Child Survival

Rwanda

History

Three main ethnic groups of Rwandans are the Hutus, Tutsis, and Twa/Pygmies. There is evidence of people living as hunter-gatherers back to 500 BCE, and farming beginning over 2,000 years ago. Rwanda was a colony of Germany in 1895 and then of Belgium in 1923. Belgium had created a system of power distribution based on ethnic identity which, caused strong tensions escalating after gaining independence in 1962. Over the next 30 years, violence and instability continued until 1944, when the President of Rwanda died in a plane crash. Hutu political leaders began a genocide against Tutsis, killing 800,000 after 100 days. The Tutsi-led RPF captured the capital, ending the genocide. Three million refugees fled to neighboring countries and 95,000 children were orphaned. The years following, Rwandans rebuild homes, hospitals, schools, and their own lives.

Some Info on Rwanda

LOCATION: Central Africa

CAPITAL: Kigali

POPULATION: 11.7 million

SIZE: Slightly smaller than Maryland

LANGUAGES: Kinyarwanda, English, and French

RELIGIONS: Christian 93.5 percent, Muslim 4.6 percent, other 1.9 percent

LIFE EXPECTANCY: 58 years

CHILD MORTALITY RATE (UNDER 5): 91 deaths /1,000 live births

ACCESS TO CLEAN WATER: 65 percent

LITERACY RATE: 71 percent

DOCTOR TO PATIENT RATIO: 1 doctor for every 50,000 people

POPULATION LIVING ON LESS THAN $1.25 DAY: 77 percent

KEY EXPORTS: Coffee, tea, and tin


(copied from source)

Denis Niyizurugero’s Story

Denis lives in Nyarubanda village, which is a two-hour walk from the nearest health center. He is the “go-to man” for families looking for health care when their children are sick. Denis is not a doctor: he’s a community elected health worker, trained by Concern to treat malaria and other basic health problems. He treats 1,000 children each year.
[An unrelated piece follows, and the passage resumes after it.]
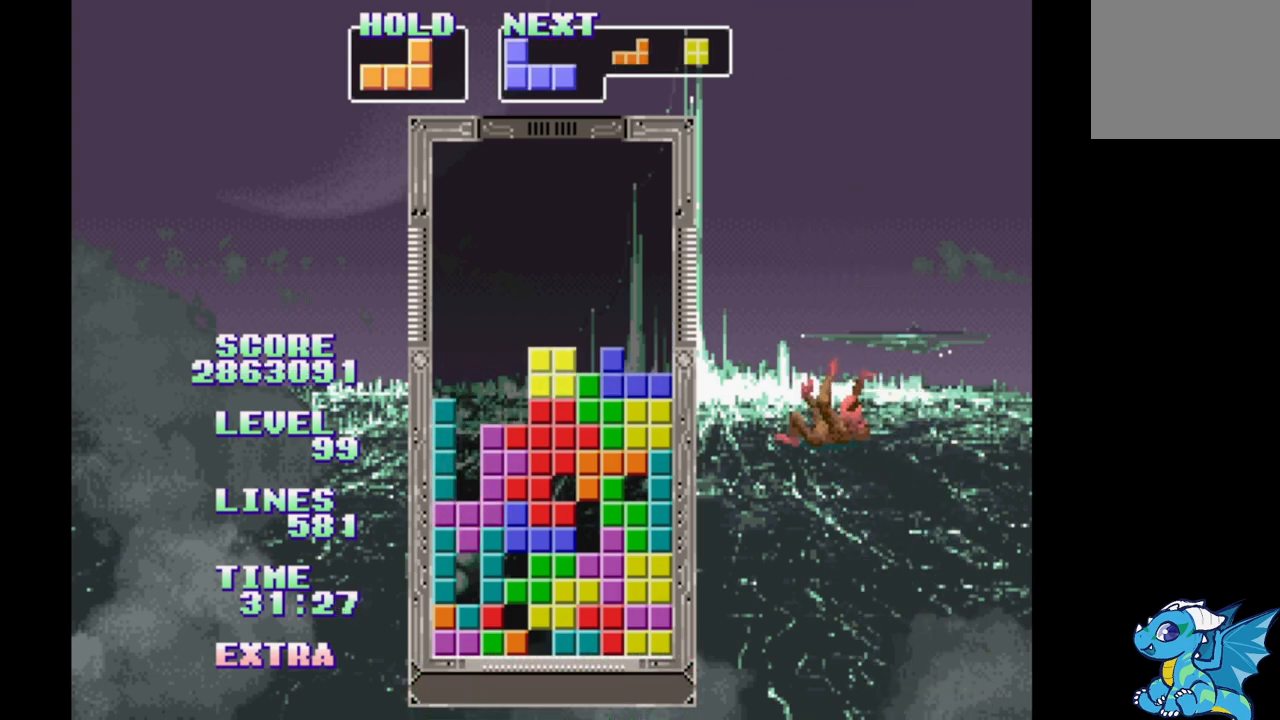
{"buttons": [], "events": [[17, "B", "up"], [83, "B", "down"], [167, "B", "up"], [250, "B", "down"], [333, "B", "up"], [417, "B", "down"], [500, "B", "up"], [500, "DPAD_RIGHT", "up"]]}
In addition, he takes pride in helping families decide when to take children who are very sick to the hospital. “I’m very happy to be a Community Health Worker,” says Denis. “I work for the health of the community and I am trusted by them.”


(copied from source)

When it comes to child survival and public health, we have seen what it takes to make progress. We have seen a growing focus on these issues around the world. Our aim must be to help ensure that children are not just surviving, but thriving . . . We can see success, just ahead of us. Our task now is to reach out and grasp it, in hand.

—Ann M. Veneman, Executive Director of UNICEF


(copied from source)

WHAT ABOUT MOTHERS?

Child and maternal health are closely linked. Mothers who do not receive proper health care during pregnancy or who give birth in unclean conditions are at an increased risk of disease or death. Worldwide, more than half a million women die from pregnancy-related complications each year. Ninety-nine percent of these deaths occur in the developing world. Proper health care services combined with health education can dramatically reduce the risk of death among mothers.


(copied from source)

HOW MUCH WOULD IT COST TO IMPROVE CHILD HEALTH?
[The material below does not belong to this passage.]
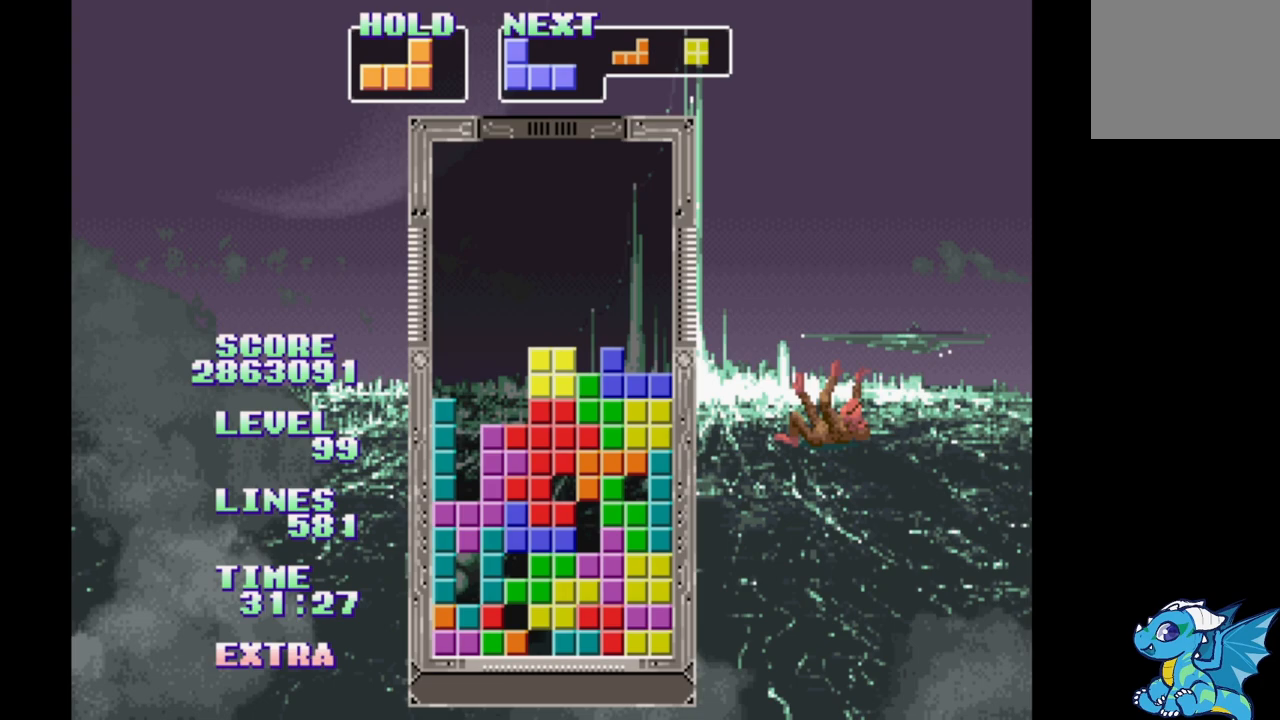
{"buttons": ["B"], "events": [[83, "B", "down"], [167, "B", "up"], [250, "B", "down"], [333, "B", "up"], [417, "B", "down"]]}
Insecticide-treated mosquito net .........................$5.00

Vitamin A..............................$0.04

Clean baby delivery kits.......$1.00

Immunization supply for one year......................... $17.00

Oral Rehydration Therapy.....$0.10

Measles immunization...........$0.30

Malaria drug treatment .........$1.00


(copied from source)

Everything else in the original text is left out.